Being a Holistic Health Coach: Synthesizing Similarities Among Diets…
Book #7: The Chronic Fatigue Healing Diet by Christine Craggs- Hinton
I picked up this book mostly because of my father. As far back as I can remember, my dad has had health problems. He’s overweight, in constant pain, and never has much energy. I remember thinking it was weird if I ever saw any of my friends’ dads playing football or running or just being active. The strange thing is, though, that my dad used to be an athlete. Until he was around 30 (when I was 5), he was slim and a regular runner. Then, I distinctly remember him having to stay home from work for about a week when I was 6 years old. I remember asking him and my mom what was wrong, and they just kind of said they didn’t know, that he was tired.
It turns out that my dad has type II diabetes, but before we figured that out, his doctors tested him for everything else under the sun. I’m still at a loss why, for several years, nobody tested my dad for diabetes. In the meantime, they suspected MS, Chronic Fatigue Syndrome (CFS), auto-immune diseases, and who knows what else. For a while, the CFS label stuck, probably because doctors tend to use it as a blanket diagnosis when they aren’t sure what’s going on with someone.
CFS has been a sort of mysterious disease to me since I first heard of it with my dad’ situation. Flash forward to now, and I’ll let you in on a little experiment I’ve been doing with my reading for several years. Once I started learning about clean, raw food diets, I’ve been observing how so many diets, that are constructed to alleviate myriad ailments, are all basically the same as raw food diets. I’m always looking on the internet, in books, in magazines, wherever, when I see a claim that a diet is “anti- something“, and taking note of what a person is supposed to eat (and avoid), if they want to treat their ailment. So, when I saw a book on The Chronic Fatigue Healing Diet, I thought I’d finally read a little more about this mysterious disease, and continue to test my theory that no matter what ails you, a minimally processed, largely raw diet will help you heal.
For a person struggling with CFS, here’s what the book recommends to eat and avoid:
In Chapter 3, Healing Foods, here is the list:
Very small amounts of lean, organic animal protein (the book recommends 2-3 servings of meat a week, and the servings should be smaller than the palm of your hand, and 2-3 eggs a week)

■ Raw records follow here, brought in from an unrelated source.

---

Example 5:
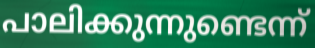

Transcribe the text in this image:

പാലിക്കുന്നുണ്ടെന്ന്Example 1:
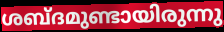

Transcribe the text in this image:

ശബ്ദമുണ്ടായിരുന്നു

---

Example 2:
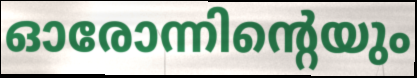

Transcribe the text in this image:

ഓരോന്നിന്റെയും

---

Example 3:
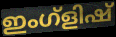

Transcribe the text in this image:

ഇംഗ്ളിഷ്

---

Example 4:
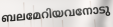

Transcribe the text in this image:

ബലമേറിയവനോടു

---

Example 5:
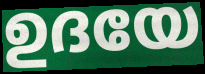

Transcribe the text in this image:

ഉദയേ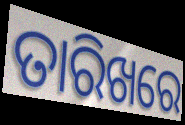
ତାରିଖରେ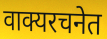
वाक्यरचनेतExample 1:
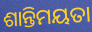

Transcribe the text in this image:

ଶାନ୍ତିମୟତା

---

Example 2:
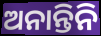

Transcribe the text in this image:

ଅନାନ୍ତିନି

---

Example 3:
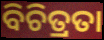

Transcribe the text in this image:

ବିଚିତ୍ରତା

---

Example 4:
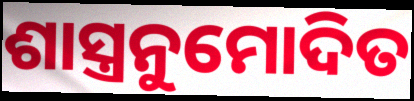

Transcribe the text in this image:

ଶାସ୍ତ୍ରନୁମୋଦିତ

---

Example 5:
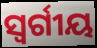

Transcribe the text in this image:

ସ୍ୱର୍ଗୀୟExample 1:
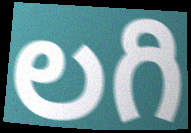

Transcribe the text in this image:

లగి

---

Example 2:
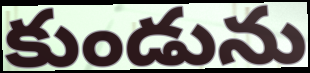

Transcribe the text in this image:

కుండును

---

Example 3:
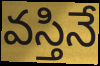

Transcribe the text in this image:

వస్తినే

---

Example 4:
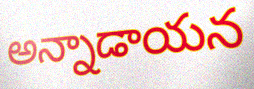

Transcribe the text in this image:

అన్నాడాయన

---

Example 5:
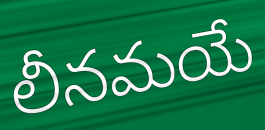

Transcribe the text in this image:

లీనమయేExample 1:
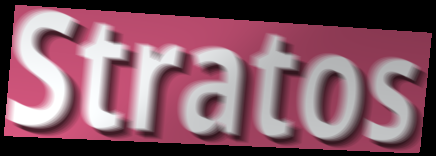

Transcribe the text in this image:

Stratos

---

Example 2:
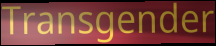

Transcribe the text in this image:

Transgender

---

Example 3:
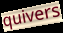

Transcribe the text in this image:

quivers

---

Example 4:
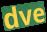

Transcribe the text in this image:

dve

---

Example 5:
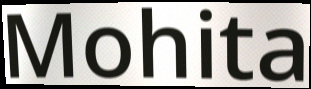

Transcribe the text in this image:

Mohita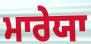
ਮਾਰੇਯਾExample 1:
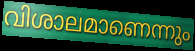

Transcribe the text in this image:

വിശാലമാണെന്നും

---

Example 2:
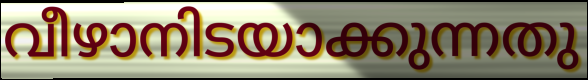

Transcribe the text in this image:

വീഴാനിടയാക്കുന്നതു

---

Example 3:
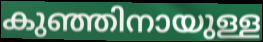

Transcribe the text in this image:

കുഞ്ഞിനായുള്ള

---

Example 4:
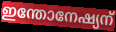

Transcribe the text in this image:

ഇന്തോനേഷ്യന്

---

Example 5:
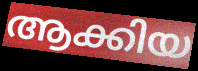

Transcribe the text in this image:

ആക്കിയ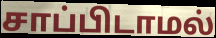
சாப்பிடாமல்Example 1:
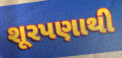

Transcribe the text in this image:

શૂરપણાથી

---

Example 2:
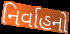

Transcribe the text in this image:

નિર્વાહનો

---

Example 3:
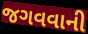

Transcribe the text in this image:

જગવવાની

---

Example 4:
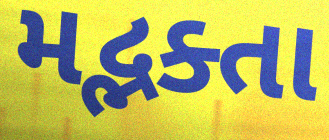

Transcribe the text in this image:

મદ્ભક્તા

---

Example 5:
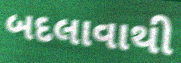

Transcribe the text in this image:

બદલાવાથી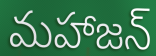
మహాజన్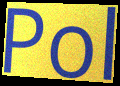
Pol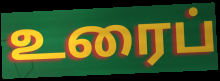
உரைப்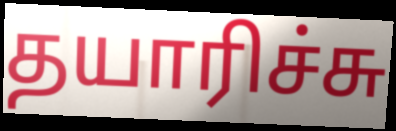
தயாரிச்சு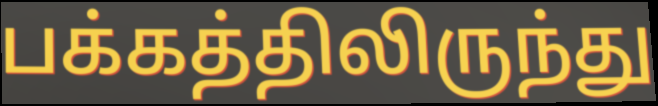
பக்கத்திலிருந்துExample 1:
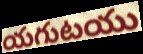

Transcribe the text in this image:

యగుటయు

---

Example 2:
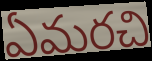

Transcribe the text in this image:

ఏమరచి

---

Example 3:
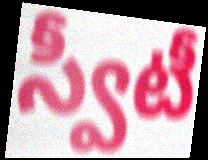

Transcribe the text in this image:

స్వీటీ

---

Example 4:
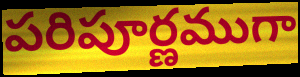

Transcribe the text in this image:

పరిపూర్ణముగా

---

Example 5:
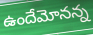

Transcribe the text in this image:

ఉందేమోనన్న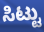
ಸಿಟ್ಟು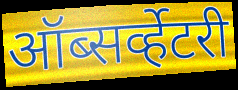
ऑब्सर्व्हेटरी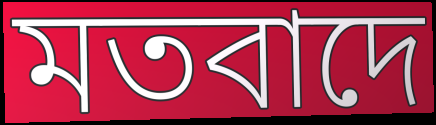
মতবাদে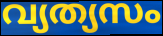
വ്യത്യസംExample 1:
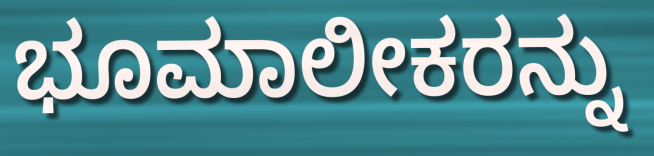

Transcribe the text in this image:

ಭೂಮಾಲೀಕರನ್ನು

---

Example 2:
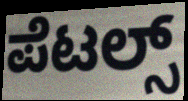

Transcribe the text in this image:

ಪೆಟಲ್ಸ್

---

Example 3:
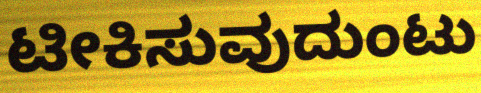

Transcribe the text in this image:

ಟೀಕಿಸುವುದುಂಟು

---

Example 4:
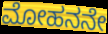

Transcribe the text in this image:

ಮೋಹನನೇ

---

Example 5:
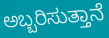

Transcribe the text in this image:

ಅಬ್ಬರಿಸುತ್ತಾನೆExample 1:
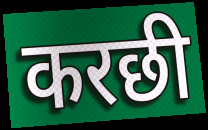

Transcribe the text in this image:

करछी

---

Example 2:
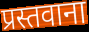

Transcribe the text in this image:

प्रस्तवाना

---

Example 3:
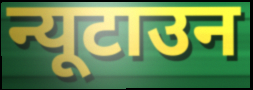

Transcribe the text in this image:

न्यूटाउन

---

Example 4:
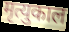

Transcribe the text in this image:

मृत्युकाल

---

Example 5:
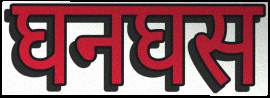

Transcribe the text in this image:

घनघस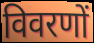
विवरणों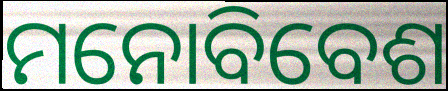
ମନୋବିବେଶ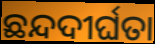
ଛନ୍ଦଦୀର୍ଘତା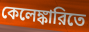
কেলেঙ্কারিতে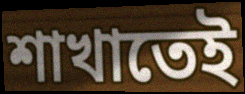
শাখাতেইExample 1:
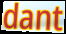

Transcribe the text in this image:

dant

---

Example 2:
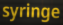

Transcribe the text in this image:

syringe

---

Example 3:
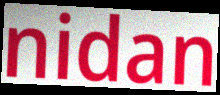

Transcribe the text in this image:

nidan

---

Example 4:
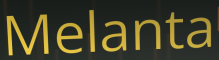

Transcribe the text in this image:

Melanta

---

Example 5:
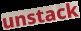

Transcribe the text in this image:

unstack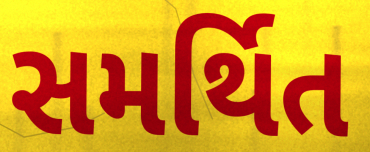
સમર્થિત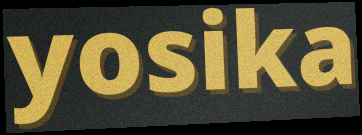
yosika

Goat’s milk and goat cheese are recommended over cow dairy products, as it is less likely to cause an allergic reaction
Carbohydrates in the form of fruits, vegetables, and whole grains- the book specifically recommends that at least several of these servings of fruits and vegetables be eaten raw
Stick to unsaturated fats (which contain omega-3 and omega-6 fatty acids) as much as possible
Fiber (roughage)- so again, fruits, vegetables, beans, nuts, seeds, lentils, etc.
…and Chapter 5, Foods To Avoid, discusses the following:
Stimulants, such as caffeine, alcohol, and sugar
Aspartame, the widely used artificial sweetener
Food additives (MSG, artificial coloring, sulfites, etc.)
Refined white flours
High-intake of salt
The reason I am glossing over this book, and only making simple lists here, is that I believe this book could have about 1,000 different titles, and that’s exactly the point I am trying to make. This diet, which is clean, whole, and minimally processed, will eliminate the vast majority of ailments facing Americans today. This book could be titled, “The Type II Diabetes Healing Diet“, “The Obesity Healing Diet“, etc. and so on. And I think that’s a really great thing!!! I always love to see similar dietary recommendations for different ailments. I think of it as sort of “cross-referencing” that the clean, whole, fruit and veggie based diet is the one true way for humans to eat to be well.
Note: While this book does mention that several of a person’s daily fruit and veggie servings should be raw, I’d be willing to wager that the more raw a person’s diet is, the less they would suffer from the effects of CFS. In essence, as this book explains, doctors aren’t sure what causes CFS. However, they generally seem to accept an explanation that goes something like this: people who suffer from CFS are sensitive to toxins. Their bodies are less able to process and eliminate toxins than most, which results in over-toxification, or acidosis. Their cells are literally exhausted from dealing with so much toxicity, so naturally, cleaning one’s diet will alleviate the condition. By the way, I hope you noticed the word acidosis- the general condition behind any ailment- be it infection, obesity, diabetes, CFS, cancer, you name it, is an acidic state in the body. Acid = inflammation = disease. That’s it, guys. Gotta alkalize to stay alive!
Our bodies are so amazing. Given half a chance, they will heal us completely from just about anything. This book wasn’t exactly a riveting read, but it certainly was informative, and like I said, a cool part of my little diet-cross-checking experiment.